Sir Mike served as head of the British Army from 2003 to 2006 and oversaw the army size reduction to 102,000 in 2004.
He said: “You don’t know what’s round the corner.
“More often than not the next thing which happens will be unexpected.
“It will arise in a set of circumstances which probably no-one has been clever enough to predict. Things come out of the blue.
“We should not be at all complacent that we are of no significance to Russia.
“Russia thinking it can assassinate people living in Britain is outrageous.
“They may not be afraid of British reaction and you could go further and say that they may well take the view that they don’t care what the British reaction is.
“There are a range of measures available, diplomatic, economic and it will be for the Government to decide what measures additional to the current sanctions they wish to impose.”
And his take on Russia, helped by his education reading Russian studies at Birmingham University, was thought-provoking, if not concerning.
He said: “They worry about their western borders, they worry about having a buffer state, they perceive themselves to be encircled by the West.
“At the end of the Cold War their buffer states in Eastern Europe are now in the western camp –this is salt in the wound.
“We don’t like the way they throw their weight abroad. We believe in a rules-based order and basically for Putin its ‘stuff your rules, you have your rules, that’s fine, but don’t expect us to live by them’.
“Their emphasis is on the nation state, on mother Russia.They truly believe they are of great power status. So we have a problem, I’m afraid, whether we like it or we don’t, there is a sense that if it is the Russian state [the attempted murder of Sergei Skripal then they can think] ‘we can do this, we don’t think Britain will do much back and we don’t care.
“So we need to be quite careful.
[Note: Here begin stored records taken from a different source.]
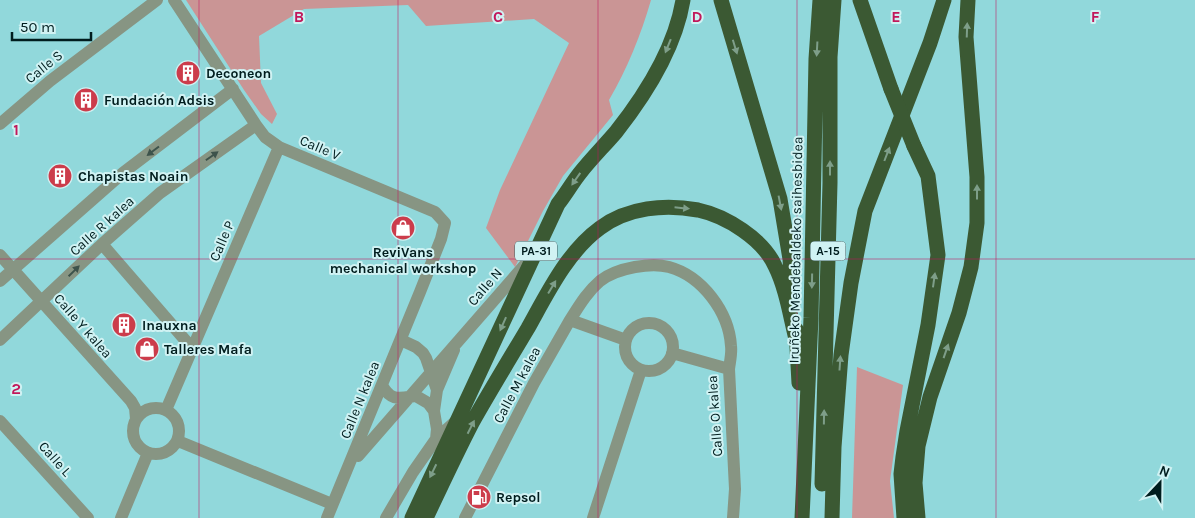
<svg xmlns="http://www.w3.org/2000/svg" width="1195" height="518" font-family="Karla,sans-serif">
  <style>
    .grass { fill: #ca9595 }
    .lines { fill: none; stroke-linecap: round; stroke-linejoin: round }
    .street { stroke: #879583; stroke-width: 12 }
    .highway { stroke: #3b5933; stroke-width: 15 }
    .highway-bridge { stroke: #3b5933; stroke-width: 15 }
    .oneway { fill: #7e9e89 }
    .oneway2 { fill: #3d534b }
    .grid { fill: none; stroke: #c2185b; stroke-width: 1; stroke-opacity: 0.55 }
    .labels { text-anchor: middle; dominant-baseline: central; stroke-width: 4; stroke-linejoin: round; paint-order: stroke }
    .shield { fill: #d0f2f3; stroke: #3e5d5e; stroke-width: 1 }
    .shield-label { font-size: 12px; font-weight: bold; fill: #001d1e }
    .street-label { font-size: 14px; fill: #001d1e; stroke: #d0f2f3 }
    .poi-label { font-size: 14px; font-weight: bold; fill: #001d1e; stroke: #d0f2f3; text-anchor: start }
    .grid-label { font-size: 16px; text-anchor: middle; font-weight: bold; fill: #c2185b; stroke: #d0f2f3; stroke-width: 4; stroke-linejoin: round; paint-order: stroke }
  </style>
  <rect width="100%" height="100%" fill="#91d8db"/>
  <!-- grass -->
  <path class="grass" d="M186,0H651C641,35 627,69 609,100L613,115L563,176L543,211L515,267L486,228L500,190L569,43L534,19L426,26L408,5L304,9L259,36L261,83L277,114L272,124L261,114L244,90Z
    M857,367L903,385L890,481L894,518H852Z"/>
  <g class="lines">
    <!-- street -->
    <path class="street" d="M174,0L256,125L265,137L279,147L435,212L445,223L441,239L420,292L327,518
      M0,124L50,81L157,0
      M102,244L192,348
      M0,255L131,401L135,408L136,419
      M0,281L124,172L233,89
      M570,320C579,306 587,292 600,281C610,273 624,269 635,267C646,265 658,264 669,267C702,276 729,312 731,346C732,353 730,361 729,369
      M625 347a24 24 0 1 1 48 0a24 24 0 1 1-48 0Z
      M0,340L102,244L160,193L256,125
      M401,340L416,347L423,353L426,358L437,390L434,411L437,429L436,439
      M672,353L729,369L735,489L733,518
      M382,385C391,402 400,398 416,396L428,403L434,411
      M437,390L454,350
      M133 431a23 23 0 1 1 46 0a23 23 0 1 1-46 0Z
      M166,410L279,147
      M0,421L88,518
      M178,441L332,504
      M358,456L529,260
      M121,518L148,453
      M386,518L413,472L436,439L456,421
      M465,518L534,383L570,320L626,340
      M593,518L641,370"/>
    <!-- highway -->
    <path class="highway" d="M721,0L780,199L790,259L793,304
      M860,0L891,89
      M796,329L799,383
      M822,484L830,183V57L834,0
      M412,518L558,204C566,194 572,183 580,173C591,159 604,146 616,132C646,94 675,49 683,0
      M426,518C441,486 456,454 472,423C490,391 509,360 528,328C547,294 567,252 600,228C628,207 665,204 698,210C726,216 763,239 775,266C786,288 790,315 796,339
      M802,518L811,318L816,59L820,0
      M832,518L834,447L841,355L851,283L865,211L930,43L944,0
      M904,518L901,474L903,457L907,431L928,325L938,255L928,176L914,146
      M918,518L915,483L918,446L930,397L959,313L971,267L977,223V177L966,37L968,0"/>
    <!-- highway-bridge -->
    <path class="highway-bridge" d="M891,89L914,146"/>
  </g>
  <!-- one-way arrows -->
  <defs><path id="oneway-solid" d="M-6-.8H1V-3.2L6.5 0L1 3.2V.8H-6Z" transform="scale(1.25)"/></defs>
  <g class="oneway">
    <use href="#oneway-solid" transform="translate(967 30) rotate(-88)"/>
    <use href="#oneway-solid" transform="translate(668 46) rotate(112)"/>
    <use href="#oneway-solid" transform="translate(735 47) rotate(73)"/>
    <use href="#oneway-solid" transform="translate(817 49) rotate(93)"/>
    <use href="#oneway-solid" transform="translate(887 154) rotate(-69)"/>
    <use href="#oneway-solid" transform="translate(830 168) rotate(-90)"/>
    <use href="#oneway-solid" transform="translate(576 179) rotate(125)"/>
    <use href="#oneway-solid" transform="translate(977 192) rotate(-90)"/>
    <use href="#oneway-solid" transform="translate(780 203) rotate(79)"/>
    <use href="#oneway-solid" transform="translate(682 208) rotate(6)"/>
    <use href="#oneway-solid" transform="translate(934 280) rotate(-82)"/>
    <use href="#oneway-solid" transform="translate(812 281) rotate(91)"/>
    <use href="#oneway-solid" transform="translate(552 287) rotate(-59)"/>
    <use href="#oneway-solid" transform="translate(503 324) rotate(114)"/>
    <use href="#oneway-solid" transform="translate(946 351) rotate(-71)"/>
    <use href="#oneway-solid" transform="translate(840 363) rotate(-86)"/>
    <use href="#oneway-solid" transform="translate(824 417) rotate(-89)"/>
    <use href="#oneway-solid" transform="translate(471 427) rotate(-63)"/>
    <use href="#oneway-solid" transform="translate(433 471) rotate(116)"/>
  </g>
  <g class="oneway2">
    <use href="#oneway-solid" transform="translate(153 151) rotate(143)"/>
    <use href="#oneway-solid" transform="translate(212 156) rotate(-35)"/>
    <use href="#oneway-solid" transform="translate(74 271) rotate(-44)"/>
  </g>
  <!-- grid -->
  <path class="grid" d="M199,0V518M398,0V518M598,0V518M797,0V518M996,0V518M0,259H1195"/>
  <!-- icons -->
  <defs>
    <symbol id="building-disc" viewBox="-11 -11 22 22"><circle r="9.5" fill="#cc3c4b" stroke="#d0f2f3"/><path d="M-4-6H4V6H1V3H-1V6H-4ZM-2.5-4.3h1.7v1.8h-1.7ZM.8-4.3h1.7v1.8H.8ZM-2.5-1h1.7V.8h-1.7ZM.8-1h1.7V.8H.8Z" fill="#fff"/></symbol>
    <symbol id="shop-disc" viewBox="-11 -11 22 22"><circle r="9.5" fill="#cc3c4b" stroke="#d0f2f3"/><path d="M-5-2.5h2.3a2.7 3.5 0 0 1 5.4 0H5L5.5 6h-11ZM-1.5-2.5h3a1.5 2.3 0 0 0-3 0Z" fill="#fff"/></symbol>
    <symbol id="fuel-disc" viewBox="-11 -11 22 22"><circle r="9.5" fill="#cc3c4b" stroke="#d0f2f3"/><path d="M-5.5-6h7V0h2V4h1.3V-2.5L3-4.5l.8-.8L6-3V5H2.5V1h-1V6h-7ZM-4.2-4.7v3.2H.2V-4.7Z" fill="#fff"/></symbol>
  </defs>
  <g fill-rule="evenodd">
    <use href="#building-disc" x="174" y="59" width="28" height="28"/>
    <use href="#building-disc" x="72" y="86" width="28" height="28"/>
    <use href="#building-disc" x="46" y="162" width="28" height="28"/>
    <use href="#shop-disc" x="389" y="214" width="28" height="28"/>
    <use href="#building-disc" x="110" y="311" width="28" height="28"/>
    <use href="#shop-disc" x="133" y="335" width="28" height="28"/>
    <use href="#fuel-disc" x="465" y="483" width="28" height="28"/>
  </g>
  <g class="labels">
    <!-- shield labels -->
    <g class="shield">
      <rect x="515" y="241.5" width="42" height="19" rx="4"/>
      <rect x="810.5" y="241.5" width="35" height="19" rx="4"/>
    </g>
    <g class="shield-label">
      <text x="536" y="251">PA-31</text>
      <text x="828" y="251">A-15</text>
    </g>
    <!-- street labels -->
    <g class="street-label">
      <text transform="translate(44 67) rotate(-39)">Calle S</text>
      <text transform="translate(320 148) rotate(23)">Calle V</text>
      <text transform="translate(102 226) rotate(-42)">Calle R kalea</text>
      <text transform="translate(222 241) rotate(-67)">Calle P</text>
      <text transform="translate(796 250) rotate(-89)">Iruñeko Mendebaldeko saihesbidea</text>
      <text transform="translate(485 287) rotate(-49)">Calle N</text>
      <text transform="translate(83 326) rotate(49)">Calle Y kalea</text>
      <text transform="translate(517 385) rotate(-62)">Calle M kalea</text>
      <text transform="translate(360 400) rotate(-68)">Calle N kalea</text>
      <text transform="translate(715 416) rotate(-94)">Calle O kalea</text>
      <text transform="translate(55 459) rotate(48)">Calle L</text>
    </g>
    <!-- poi labels -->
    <g class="poi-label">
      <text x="206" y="73">Deconeon</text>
      <text x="104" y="100">Fundación Adsis</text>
      <text x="78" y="176">Chapistas Noain</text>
      <text x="403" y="252" text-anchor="middle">ReviVans<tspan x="403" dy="16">mechanical workshop</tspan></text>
      <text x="142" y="325">Inauxna</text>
      <text x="164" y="349">Talleres Mafa</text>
      <text x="496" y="497">Repsol</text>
    </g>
  </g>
  <g class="grid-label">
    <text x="299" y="22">B</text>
    <text x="498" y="22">C</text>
    <text x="697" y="22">D</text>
    <text x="896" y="22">E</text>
    <text x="1095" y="22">F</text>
    <text x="16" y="135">1</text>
    <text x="16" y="394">2</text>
  </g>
  <!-- north arrow -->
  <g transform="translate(1160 483) rotate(22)" stroke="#d0f2f3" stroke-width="4" paint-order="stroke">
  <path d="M0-4L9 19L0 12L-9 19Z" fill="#001d1e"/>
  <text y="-8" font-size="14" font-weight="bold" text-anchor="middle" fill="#001d1e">N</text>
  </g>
  <!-- scale -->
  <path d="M12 32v8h79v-8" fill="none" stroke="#001d1e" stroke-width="2.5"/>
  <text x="20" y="32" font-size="15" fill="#001d1e" stroke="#d0f2f3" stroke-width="4" paint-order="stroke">50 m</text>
</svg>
I don’t envy the PM.”
Sir Mike said he feared Putin now had ambitions to replicate the full power of the Soviet Union in the 1960s, adding the Russian leader’s description of the fall of the Soviet Union as ‘the greatest geopolitical catastrophe of the century’ was telling.
Sir Mike said: “Worst than two world wars, worst than the Holocaust, worst than the depression, that’s how he sees it.
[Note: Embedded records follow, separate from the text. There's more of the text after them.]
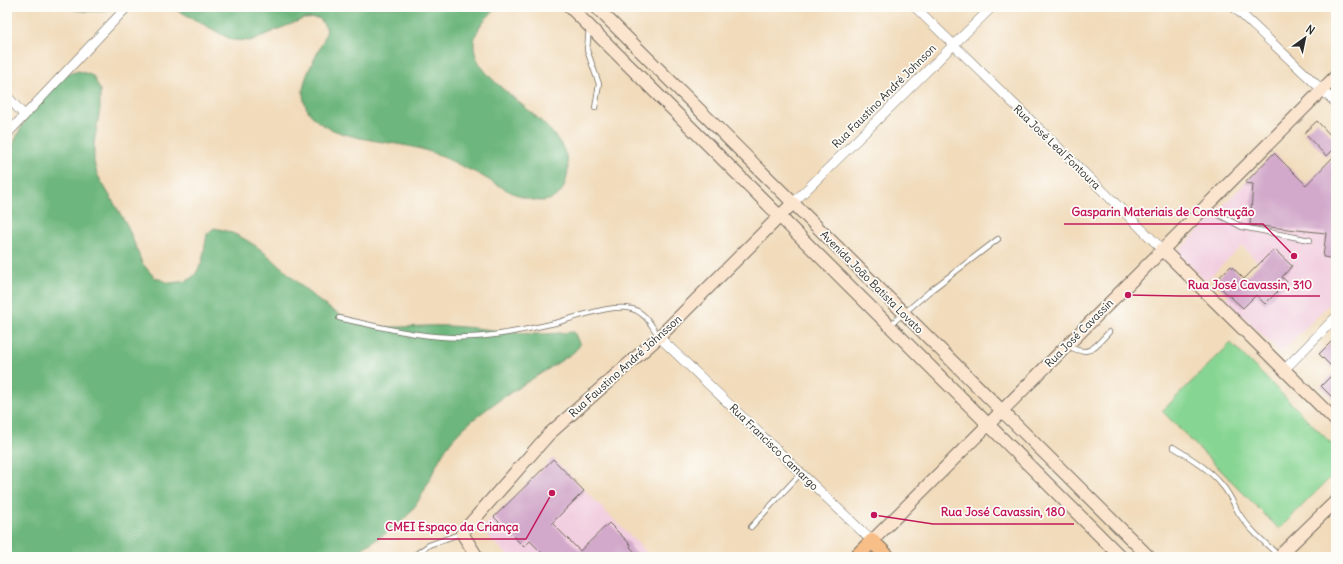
<svg xmlns="http://www.w3.org/2000/svg" width="1343" height="564" font-family="Delius,sans-serif">
<style>
.built{fill:#f2cfe0}
.green{fill:#87d593;stroke:#59805f}
.forest{fill:#6db67d;stroke:#4c7054}
.building{fill:#d2a9ca}
.lines{fill:none;stroke-linecap:round;stroke-linejoin:round}
.lane-casing{stroke:#70695d;stroke-width:6}
.street-casing{stroke:#70695d;stroke-width:10}
.secondary-casing{stroke:#70695d;stroke-width:14}
.primary-casing{stroke:#70695d;stroke-width:16}
.lane{stroke:#fff;stroke-width:4.5}
.street{stroke:#fff;stroke-width:9}
.secondary{stroke:#fce5cf;stroke-width:12}
.primary{stroke:#f7be87;stroke-width:14}
.labels{text-anchor:middle;stroke-width:3.5;stroke-linejoin:round;paint-order:stroke}
.street-label{font-size:11px;fill:#2b2b2b;stroke:#fdfcf7}
.leader{fill:none;stroke:#c2185b;stroke-width:1.5}
.callout-dot{fill:#c2185b;stroke:#fdfcf7;stroke-width:1.5}
.callout-label{font-size:12px;text-anchor:middle;font-weight:bold;fill:#c2185b;stroke:#fdfcf7;stroke-width:3.5;stroke-linejoin:round;paint-order:stroke}
</style>
<rect width="100%" height="100%" fill="#fdfcf7"/>
<filter id="ink" filterUnits="userSpaceOnUse"><feTurbulence type="fractalNoise" baseFrequency=".025" numOctaves="2"/><feDisplacementMap in="SourceGraphic" scale="8" xChannelSelector="R" yChannelSelector="G"/><feConvolveMatrix kernelMatrix="1 2 1 2 8 2 1 2 1" color-interpolation-filters="sRGB"/></filter>
<filter id="wash" filterUnits="userSpaceOnUse"><feTurbulence type="fractalNoise" baseFrequency=".012" numOctaves="4" result="noise"/><feDisplacementMap in="SourceGraphic" scale="16" xChannelSelector="R" yChannelSelector="G"/><feGaussianBlur stdDeviation="0.9" result="paint"/><feColorMatrix in="noise" values="0 0 0 0 0 0 0 0 0 0 0 0 0 0 0 0 0 1.4 0 .05"/><feComposite in="paint" operator="in"/></filter>
<g filter="url(#wash)">
<rect width="100%" height="100%" fill="#f1dbbb"/>
<!-- built -->
<path class="built" d="M1274 153 1306 185 1336 253V297L1281 353 1225 299 1260 264 1242 246 1206 281 1177 253Z
M553 458 651 557H509L481 529Z"/>
<!-- green -->
<path class="green" d="M1231 343 1336 448V472L1279 529 1162 411Z"/>
<!-- forest -->
<path class="forest" d="M66 7H119C100 11 85 14 66 7Z
M164 7H497C491 14 482 21 478 30 451 80 567 113 568 167 568 176 565 189 558 195 535 215 492 179 470 170 453 162 435 152 417 148 384 139 306 141 303 94 302 74 323 49 327 29L319 18 303 19 250 41 232 40 179 11Z
M79 71 93 76 100 90V109L94 143V162L97 174 128 227 142 263 154 277 170 283 187 281 195 275 202 262 207 234 214 228C263 236 292 285 332 310 375 336 404 324 450 326 478 327 506 333 535 334 548 334 561 333 574 332L580 345 574 352C537 378 483 405 453 439 434 461 428 492 409 514 393 532 368 543 350 557H7V159C19 130 35 95 61 76 66 73 74 73 79 71Z"/>
<g id="blocks">
<!-- building -->
<path class="building" d="M1317 121 1336 141V146L1326 156 1304 133Z
M1274 153 1306 185 1336 154V259L1323 257 1326 233 1250 225 1253 184 1245 183Z
M1274 249 1292 266 1282 277 1287 282 1265 304 1256 295 1243 308 1214 282 1231 266 1244 279Z
M1336 337V401L1321 386 1336 371 1319 354Z
M553 459 584 491 552 523 580 551 609 523 631 545 630 547 640 557H546L530 541 524 547 494 517Z"/>
</g>
</g>
<g filter="url(#ink)">
<use href="#blocks" fill-opacity="0" stroke="#70695d" stroke-width="1"/>
<g class="lines">
<!-- lane casing -->
<g class="lane-casing">
<path id="lane" d="M589 28 587 50 599 84 595 108
M1206 208 1242 227 1310 240
M339 318C382 327 426 340 471 337 499 336 528 329 555 323 574 318 615 303 632 309 645 312 652 326 659 337
M890 325 930 291 998 239
M1068 346C1089 358 1095 347 1109 332
M1173 447C1191 458 1209 469 1222 485 1229 493 1233 502 1238 512 1248 528 1264 542 1278 555
M751 527 801 473
M412 557 429 545 462 533"/>
</g>
<!-- street casing -->
<g class="street-casing">
<path id="street" d="M915 7 1162 249
M1234 7 1336 103
M7 96 24 115
M7 134 127 7
M793 203 992 7
M659 337 872 541
M1284 370 1336 317"/>
</g>
<!-- secondary casing -->
<g class="secondary-casing">
<path id="secondary" d="M570 7 1121 557
M596 7 1149 557
M1162 249 1336 421
M872 541 1336 76
M477 557 462 533 549 434 659 337 793 203
M1278 557 1336 501"/>
</g>
<!-- primary casing -->
<g class="primary-casing">
<path id="primary" d="M856 557 872 541 888 557"/>
</g>
<!-- lane -->
<use href="#lane" class="lane"/>
<!-- street -->
<use href="#street" class="street"/>
<!-- secondary -->
<use href="#secondary" class="secondary"/>
<!-- primary -->
<use href="#primary" class="primary"/>
</g>
</g>
<g class="labels">
<!-- street labels -->
<g class="street-label">
<text transform="translate(884 96) rotate(-45)" y="4">Rua Faustino André Johnson</text>
<text transform="translate(1057 147) rotate(44)" y="4">Rua José Leal Fontoura</text>
<text transform="translate(872 282) rotate(45)" y="4">Avenida João Batista Lovato</text>
<text transform="translate(1079 333) rotate(-45)" y="4">Rua José Cavassin</text>
<text transform="translate(625 366) rotate(-42)" y="4">Rua Faustino André Johnsson</text>
<text transform="translate(774 447) rotate(44)" y="4">Rua Francisco Camargo</text>
</g>
</g>
<!-- callouts -->
<path class="leader" d="M1294 256L1263 224H1064M1128 295L1180 296H1320M874 515L933 524H1074M552 493L526 539H377"/>
<g class="callout-dot">
<circle cx="1294" cy="256" r="4"/>
<circle cx="1128" cy="295" r="4"/>
<circle cx="874" cy="515" r="4"/>
<circle cx="552" cy="493" r="4"/>
</g>
<g class="callout-label">
<text x="1163" y="216">Gasparin Materiais de Construção</text>
<text x="1250" y="289">Rua José Cavassin, 310</text>
<text x="1003" y="516">Rua José Cavassin, 180</text>
<text x="452" y="531">CMEI Espaço da Criança</text>
</g>
<!-- margin -->
<rect width="1343" height="564" fill="none" stroke="#fdfcf7" stroke-width="24"/>
<!-- north arrow -->
<g transform="translate(1305 38) rotate(33)" stroke="#fdfcf7" stroke-width="3" paint-order="stroke">
<path d="M0-3L7 15L0 10L-7 15Z" fill="#2b2b2b"/>
<text y="-6" font-size="11" font-weight="bold" text-anchor="middle" fill="#2b2b2b">N</text>
</g>
</svg>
“He wishes to replicate the strategic position which the Soviet Union once had.
“The West prides itself on promoting a rules based order and I think for Mr Putin [he thinks] they are your rules, not ours.
“What he would wish is to replicate the power and the place at which the Soviet Union had at the height of the Cold War, that’s what he’s after.”
While Britain works out its response to the Russian threat, Sir Mike said other countries were facing a worse peril.
He said: “To achieve a look like the Soviet Union puts in jeopardy the independence the three small Baltic states [western Ukraine, Lithuania and Estonia].
“There is real concern that their independence is threatened, not by war with Russia, but forms of blackmail or arm twisting and part of that is the reason Nato has stationed a small force in the Baltic states to say ‘you keep your distance’ and if needs be to act as a trip wire. It’s not a comfortable situation.”
Sir Mike joined the army aged 19 after graduating from Birmingham University in 1967. Across his 44-year career in the army he served on three tours to Northern Ireland.
He was commander of the UN peacekeeping force in Bosnia between 1995 and 1996 and was later appointed commander of Nato’s ACE Rapid Reaction Corps, from 1997 to 2000.
He was appointed Chief of General Staff in 2003 and led the invasion of Iraq, before retiring in 2006.
Asked his most difficult decision, he said it was when he refused to follow Nato command, from General Wesley Clark, to block an airport during the Kosovo conflict, avoiding a confrontation with the Russians.
He reportedly told General Clark ‘I’m not going to start World War Three for you’. Speaking at the talk, Sir Mike said: “He asked to me to do something which I thought was pretty barking.
“So I was a mutineer thinking I would have to say my piece and accept my P45.
“Anyway, it didn’t work out that way.”